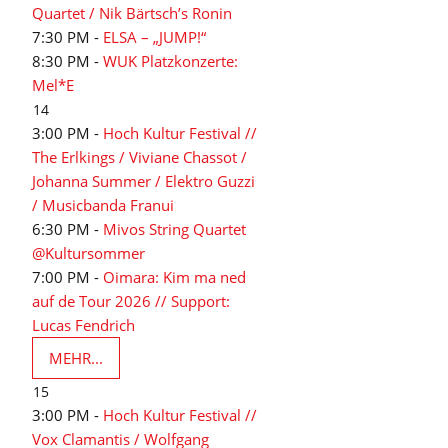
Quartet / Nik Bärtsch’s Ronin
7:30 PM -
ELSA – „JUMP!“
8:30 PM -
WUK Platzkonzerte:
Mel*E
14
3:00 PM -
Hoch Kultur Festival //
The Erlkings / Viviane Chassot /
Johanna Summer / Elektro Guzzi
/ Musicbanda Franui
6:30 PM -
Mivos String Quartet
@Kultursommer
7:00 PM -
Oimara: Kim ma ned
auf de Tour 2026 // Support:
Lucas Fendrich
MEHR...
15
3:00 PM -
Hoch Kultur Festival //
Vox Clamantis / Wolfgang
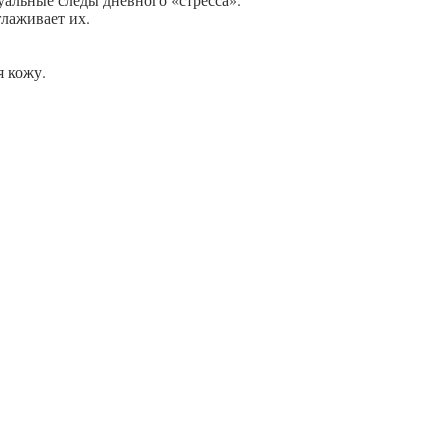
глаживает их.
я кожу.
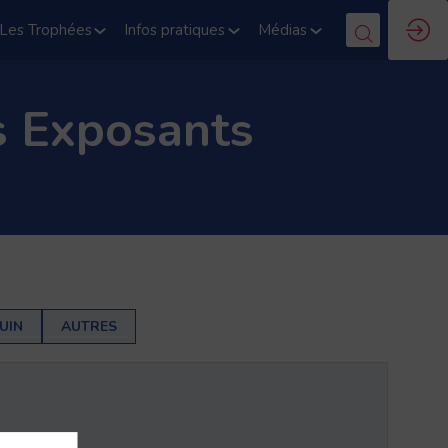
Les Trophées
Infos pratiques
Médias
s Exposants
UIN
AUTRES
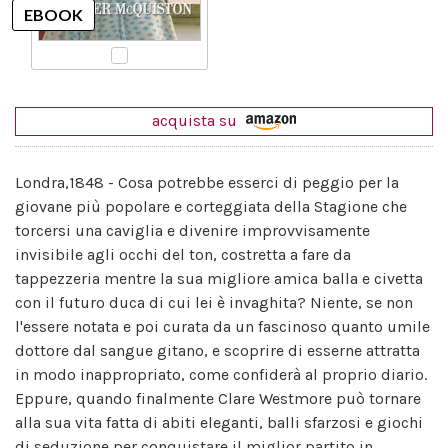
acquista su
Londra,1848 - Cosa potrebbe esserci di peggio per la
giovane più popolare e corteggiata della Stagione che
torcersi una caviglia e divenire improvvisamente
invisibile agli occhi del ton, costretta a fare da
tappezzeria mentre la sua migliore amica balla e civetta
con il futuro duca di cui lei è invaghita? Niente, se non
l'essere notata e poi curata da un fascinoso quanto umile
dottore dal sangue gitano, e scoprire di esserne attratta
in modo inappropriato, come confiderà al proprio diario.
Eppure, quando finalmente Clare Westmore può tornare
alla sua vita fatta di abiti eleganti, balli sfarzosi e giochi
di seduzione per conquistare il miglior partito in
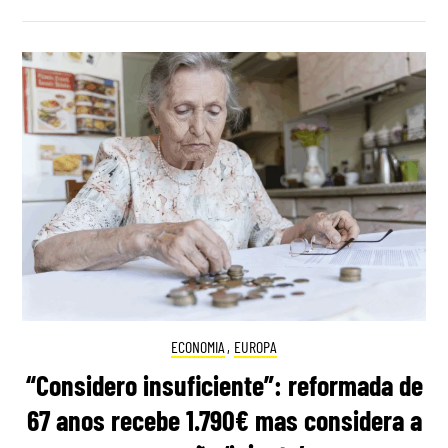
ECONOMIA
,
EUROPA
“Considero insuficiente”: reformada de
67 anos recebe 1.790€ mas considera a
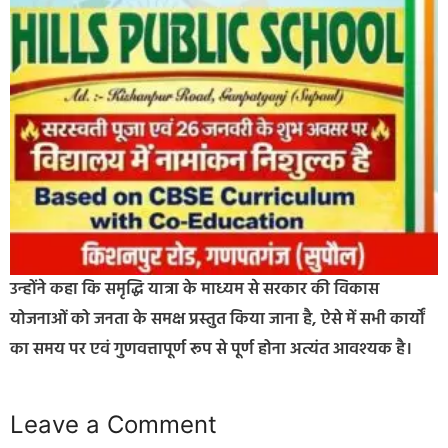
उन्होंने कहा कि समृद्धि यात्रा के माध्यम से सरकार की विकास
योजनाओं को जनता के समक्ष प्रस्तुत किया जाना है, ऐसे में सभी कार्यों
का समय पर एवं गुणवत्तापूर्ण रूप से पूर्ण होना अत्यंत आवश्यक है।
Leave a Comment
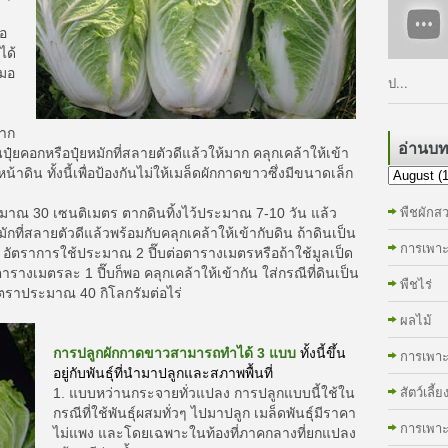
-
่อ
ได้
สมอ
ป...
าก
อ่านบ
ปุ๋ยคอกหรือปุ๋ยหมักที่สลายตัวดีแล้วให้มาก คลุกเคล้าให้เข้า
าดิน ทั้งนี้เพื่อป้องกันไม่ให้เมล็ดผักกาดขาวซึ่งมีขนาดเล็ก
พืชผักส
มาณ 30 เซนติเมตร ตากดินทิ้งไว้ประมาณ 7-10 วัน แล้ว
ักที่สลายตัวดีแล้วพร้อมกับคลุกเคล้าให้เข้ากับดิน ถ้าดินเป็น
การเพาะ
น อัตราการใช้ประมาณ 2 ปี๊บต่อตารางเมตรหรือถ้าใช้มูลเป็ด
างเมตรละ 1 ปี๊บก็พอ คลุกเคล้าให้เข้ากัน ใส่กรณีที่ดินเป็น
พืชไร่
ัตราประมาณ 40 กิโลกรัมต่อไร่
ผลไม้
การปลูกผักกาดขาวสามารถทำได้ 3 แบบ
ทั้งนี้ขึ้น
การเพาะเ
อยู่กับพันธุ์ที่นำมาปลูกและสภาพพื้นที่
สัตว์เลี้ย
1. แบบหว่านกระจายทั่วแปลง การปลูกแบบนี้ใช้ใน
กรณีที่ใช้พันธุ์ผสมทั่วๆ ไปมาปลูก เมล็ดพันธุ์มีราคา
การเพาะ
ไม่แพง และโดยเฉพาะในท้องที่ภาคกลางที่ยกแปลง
──────────
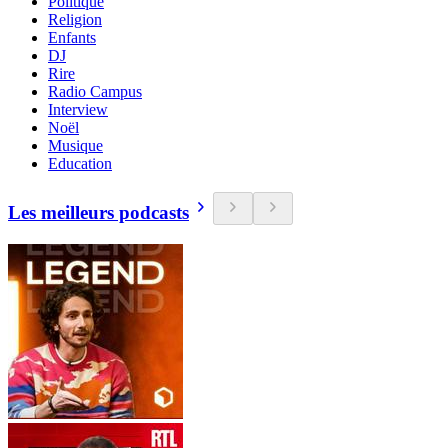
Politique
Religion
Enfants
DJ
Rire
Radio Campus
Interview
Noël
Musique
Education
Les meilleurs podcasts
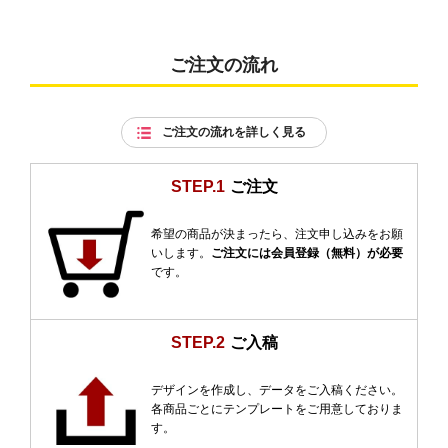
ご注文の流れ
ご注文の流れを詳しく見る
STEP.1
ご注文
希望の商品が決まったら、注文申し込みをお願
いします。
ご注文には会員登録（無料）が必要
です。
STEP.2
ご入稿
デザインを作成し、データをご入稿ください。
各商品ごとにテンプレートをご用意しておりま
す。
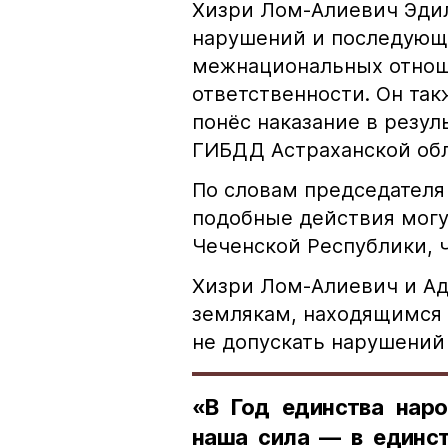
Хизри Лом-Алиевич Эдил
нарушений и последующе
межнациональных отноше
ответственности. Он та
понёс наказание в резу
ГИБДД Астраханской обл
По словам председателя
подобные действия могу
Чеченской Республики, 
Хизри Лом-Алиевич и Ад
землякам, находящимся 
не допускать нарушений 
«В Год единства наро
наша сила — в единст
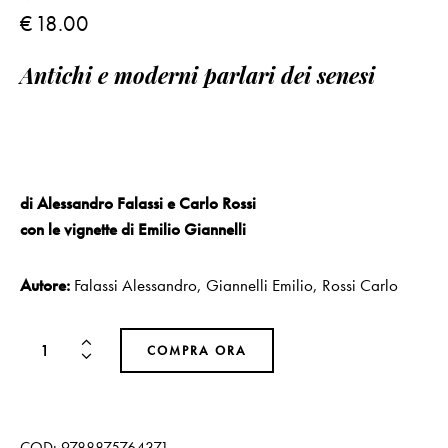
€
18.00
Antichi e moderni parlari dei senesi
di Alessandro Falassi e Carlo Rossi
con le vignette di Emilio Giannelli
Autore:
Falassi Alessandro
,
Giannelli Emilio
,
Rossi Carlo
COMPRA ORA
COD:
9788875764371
──────────
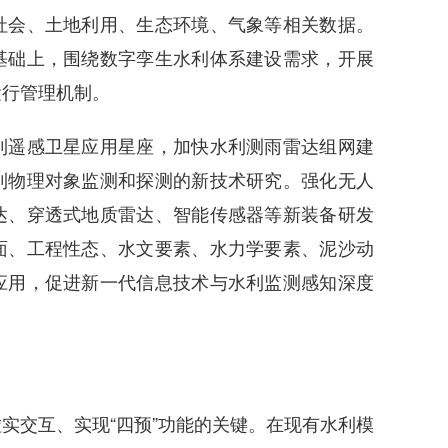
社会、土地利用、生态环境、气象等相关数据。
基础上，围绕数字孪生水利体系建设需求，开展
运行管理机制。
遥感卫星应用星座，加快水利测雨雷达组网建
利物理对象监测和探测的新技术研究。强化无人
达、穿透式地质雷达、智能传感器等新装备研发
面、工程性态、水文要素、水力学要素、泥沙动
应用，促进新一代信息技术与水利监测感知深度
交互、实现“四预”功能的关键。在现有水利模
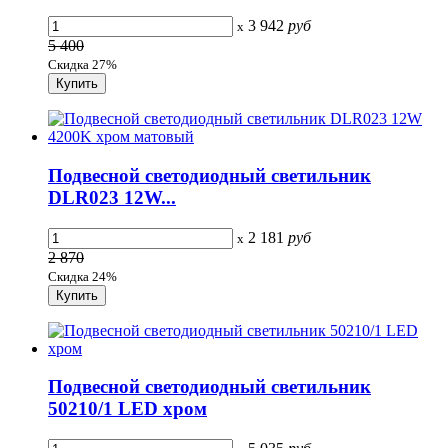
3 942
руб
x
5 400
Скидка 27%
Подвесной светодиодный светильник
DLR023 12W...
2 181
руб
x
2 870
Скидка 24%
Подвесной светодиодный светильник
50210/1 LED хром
──────────
• Your objective: The number of lines above where the word "กเคล" occurs, and only that number, is the answer.

• Result of this exercise: 3